Given entries:
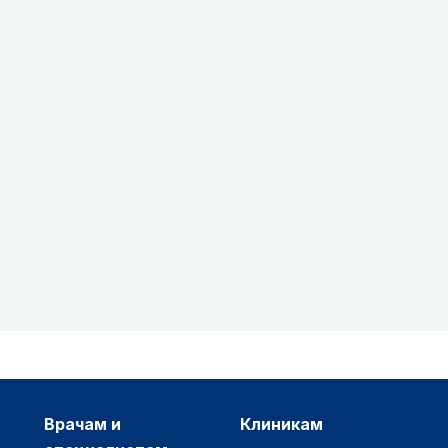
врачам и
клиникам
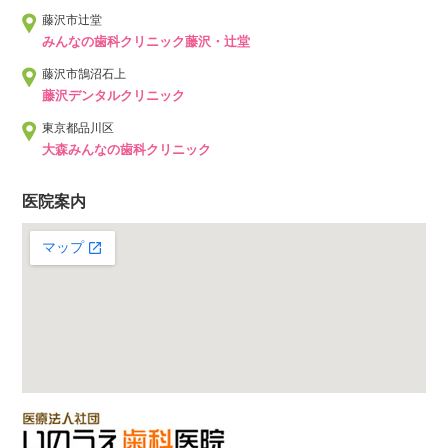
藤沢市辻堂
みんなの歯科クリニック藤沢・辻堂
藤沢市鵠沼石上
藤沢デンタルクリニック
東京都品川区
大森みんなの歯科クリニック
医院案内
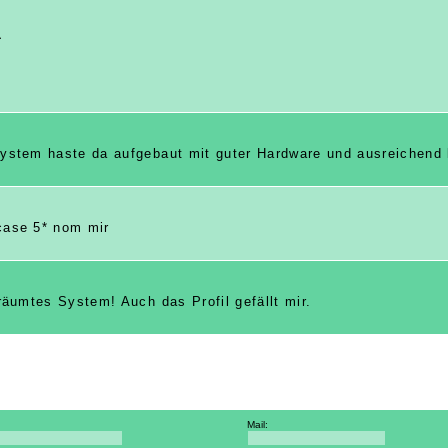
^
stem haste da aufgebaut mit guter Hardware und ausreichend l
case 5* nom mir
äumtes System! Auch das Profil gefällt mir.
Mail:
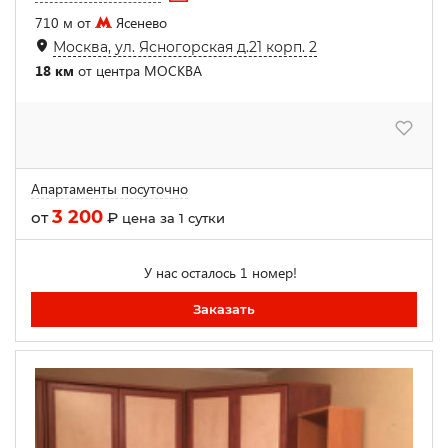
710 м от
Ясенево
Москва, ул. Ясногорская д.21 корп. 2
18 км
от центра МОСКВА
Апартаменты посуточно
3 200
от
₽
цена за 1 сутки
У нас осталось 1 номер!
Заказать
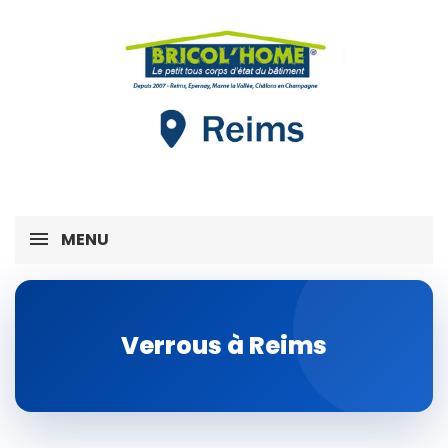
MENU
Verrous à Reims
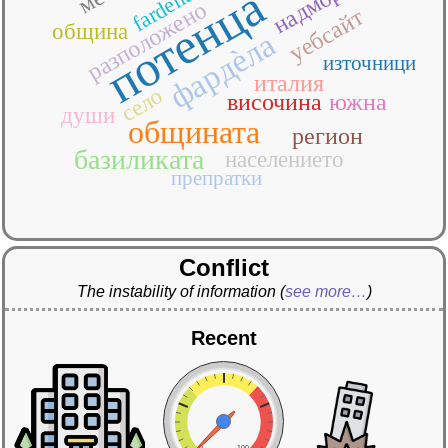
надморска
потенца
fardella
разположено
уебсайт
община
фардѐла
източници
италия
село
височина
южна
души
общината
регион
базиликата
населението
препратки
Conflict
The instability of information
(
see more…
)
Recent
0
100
==
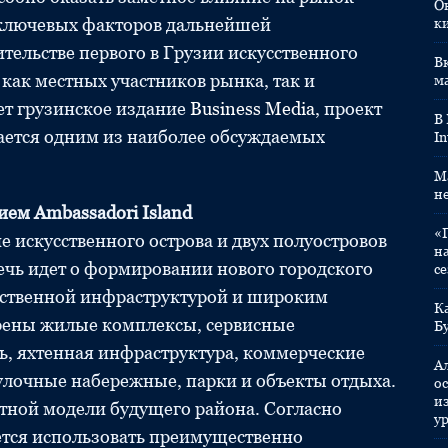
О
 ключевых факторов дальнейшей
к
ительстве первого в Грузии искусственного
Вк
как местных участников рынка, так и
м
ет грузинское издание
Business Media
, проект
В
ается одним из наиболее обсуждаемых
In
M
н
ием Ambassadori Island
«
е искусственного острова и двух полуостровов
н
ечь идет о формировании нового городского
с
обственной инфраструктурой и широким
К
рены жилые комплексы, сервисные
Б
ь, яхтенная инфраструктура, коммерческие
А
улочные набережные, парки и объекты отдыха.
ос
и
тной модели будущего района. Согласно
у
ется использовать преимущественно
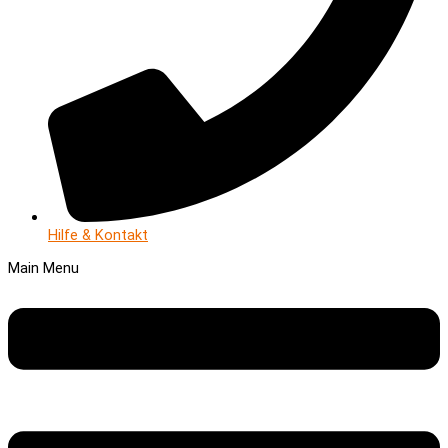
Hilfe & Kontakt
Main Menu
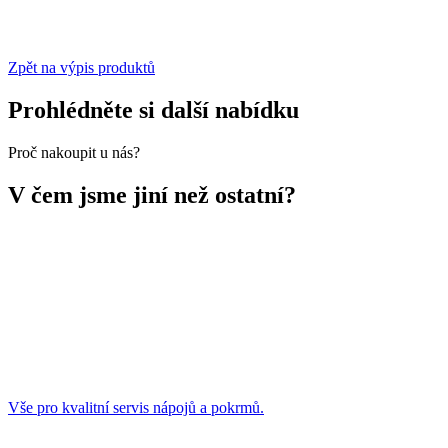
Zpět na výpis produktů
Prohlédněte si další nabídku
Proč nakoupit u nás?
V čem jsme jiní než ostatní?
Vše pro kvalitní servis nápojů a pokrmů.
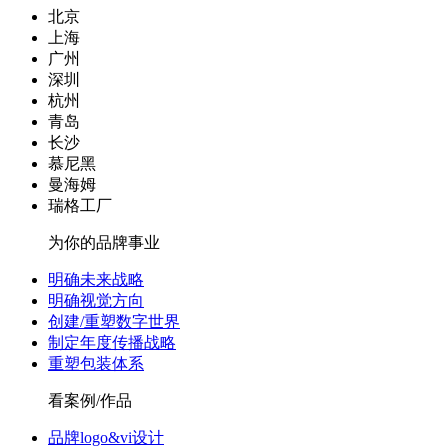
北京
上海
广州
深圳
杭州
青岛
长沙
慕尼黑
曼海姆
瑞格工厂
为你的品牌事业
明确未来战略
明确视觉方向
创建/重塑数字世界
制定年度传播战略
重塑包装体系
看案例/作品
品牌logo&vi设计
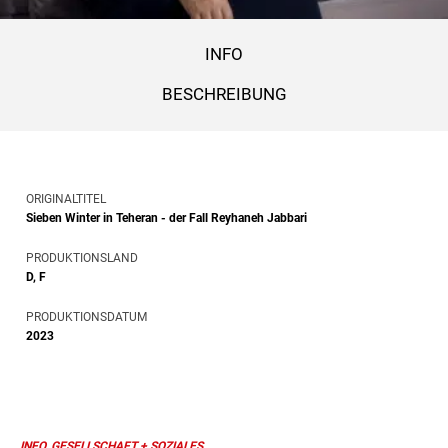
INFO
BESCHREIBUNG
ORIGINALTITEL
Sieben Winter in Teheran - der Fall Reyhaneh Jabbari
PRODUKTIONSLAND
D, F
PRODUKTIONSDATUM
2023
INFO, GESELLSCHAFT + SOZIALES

What you will do: Reproduce word for word, with pictures dropped, only the part of the material above that opens with the line containing "品牌logo&vi设计" and closes with the line containing "INFO, GESELLSCHAFT + SOZIALES".

Answer to this task:
品牌logo&vi设计
INFO
BESCHREIBUNG
ORIGINALTITEL
Sieben Winter in Teheran - der Fall Reyhaneh Jabbari
PRODUKTIONSLAND
D, F
PRODUKTIONSDATUM
2023
INFO, GESELLSCHAFT + SOZIALES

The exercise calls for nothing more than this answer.